What exactly performs in these spaces of commodity theatre, where what is produced is literally what sells? Bodies are notably absent in Miller and Schafer’s shop – much like in the images of Eugène Atget, retail’s first documentarist. Vacatedness allows for a finer appreciation for wares on display, and the spatial scenography itself, which serve as robust stages for the liveness of the act of consumption. Adjacent to the display unit stand two, three-tiered pedestal displays exhibiting Miller’s hosiery and tie gift boxes derived from three different department stores that occupied the same address in downtown L.A. (3050 Wilshire Blvd.) at different points in time: Bullocks, Bullocks Wilshire, and I. Magnin. Miller imprints the little-appreciated temporality of store death through a mutant, reliefed logo adorning each rarefied box; an attempt to conjoin these stores in history. In Schafer’s tiered “in-the-round” pedestal structure, standard merchandise such as sneakers have been swapped out for miniature, roughly hand-modeled chairs, evocative of fine jewelry. Emphasising the trace of the hand, Schafer pushes the language of sculptural modernism to the edge that is luxury accessories; or is it rather its mass-produced knockoffs?
Probing the relationship between merchandise and artwork, Miller and Schafer’s individual works point to the same trap: that all sculptural form is also always already a consumer-morphological genre. In its pursuit of profit, retail appropriates cultural techniques and typologies at will and with no regard for medium, scale, institution, or mode of sociality: shop floors become theatrical stages become dioramas become museums become playhouses.
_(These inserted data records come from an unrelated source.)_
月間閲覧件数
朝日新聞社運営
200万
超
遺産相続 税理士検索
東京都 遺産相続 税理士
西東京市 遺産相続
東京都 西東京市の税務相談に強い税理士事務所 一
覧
The actual act of purchasing is delayed by a complex journey through a landscape of encyclopedic visual forms, 3D dreamworlds as it were— which the shopper-viewer must navigate with increasing sophistication. And what about the artwork—its formal toolbox, its mythic critical autonomy? Isolating retail in the context of a white cube, the artists admit to a painful but omnipresent truth: that exhibitions are also always retail, a place for the theatre that is showing, selling, and buying.